Только около девяти часов вечера доктор Вольгемут отпустил наконец Шпицци; он и сам очень устал, но был доволен. Он разглядывал чек, врученный ему господином фон Герке; это была вторая половина гонорара чек на пятнадцать тысяч франков. Он с любовью оглядел его, потом запер в ящик. Завтра фрау Траутвейн чистенько напишет адрес, и деньги будут отправлены комитету помощи немецким эмигрантам. Доктор Вольгемут горд, что сумма так велика, и еще более, - что он так остроумно и хитро вытянул у Герке деньги. "Вероятно, так же, как себя чувствует сейчас мосье барон, думал Вольгемут, - чувствовал себя в свое время канцлер Аман, когда вел через весь город под уздцы любимого коня царя Ахашвероша, на котором восседал торжествующий Мардохей, и скрепя сердце славил перед всем народом этого Мардохея".

Доктор Вольгемут ошибался. Господин фон Герке отнюдь не чувствовал себя, как в свое время канцлер Аман.

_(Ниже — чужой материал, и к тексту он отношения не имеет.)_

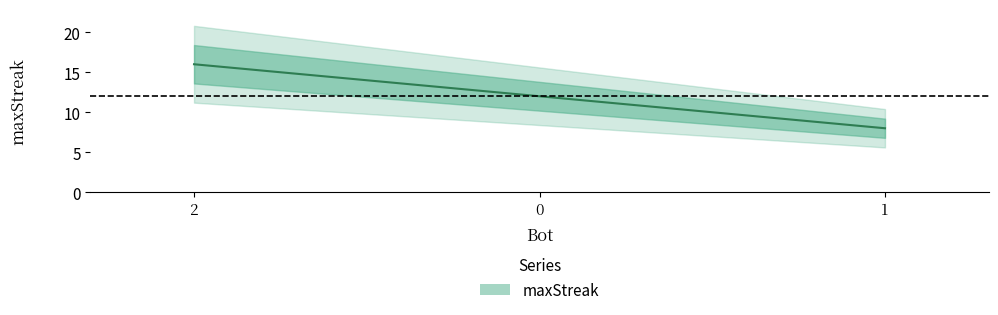

What is the label of the 1st point from the right?

1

Он поехал домой, лег в постель, принял болеутоляющее и велел принести себе бутылку старого вина. Ему заметно полегчало, совсем не так уж неприятно было провести вечер дома и в полном уединении. Он просмотрел вечерние газеты, потом отобрал несколько книг - давно, хотя бы в порядке выполнения служебных обязанностей, ему следовало их прочитать - и остановился на романе, автором которого был большевиствующий литератор, а темой - судьба германских антифашистов. Господин фон Герке читал с интересом, не без эстетического удовольствия, временами сильно увлекаясь.

В книге упоминалось о судьбе писателя Теодора Лессинга, которого "ликвидировали" национал-социалисты, и господин фон Герке, читая это место, подумал о редакторе Беньямине. До чего глупо, что эта история не прошла гладко.

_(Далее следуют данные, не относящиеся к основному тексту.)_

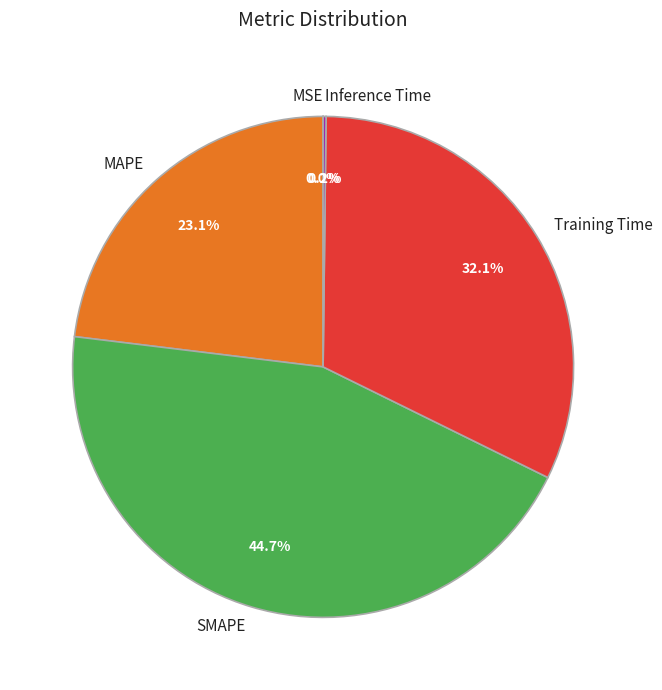

Which category has the biggest portion of the pie?

SMAPE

Он откинулся на подушки и машинально провел языком по пенькам, временно заложенным ватой и залитым воском. Через две недели, самое позднее - через три он сможет показаться в кругу приятелей в блеске новых зубов: он будет смело улыбаться ослепительной, сияющей улыбкой. Мысли о редакторе Беньямине исчезли. Шпицци приподнялся, отхлебнул несколько глотков бургундского, снова взялся за книгу. Роман большевиствующего писателя захватывал его все больше и больше. "В сущности, - подумал он, писатели-эмигранты должны быть нам благодарны за великолепные сюжеты, которые мы им поставляем".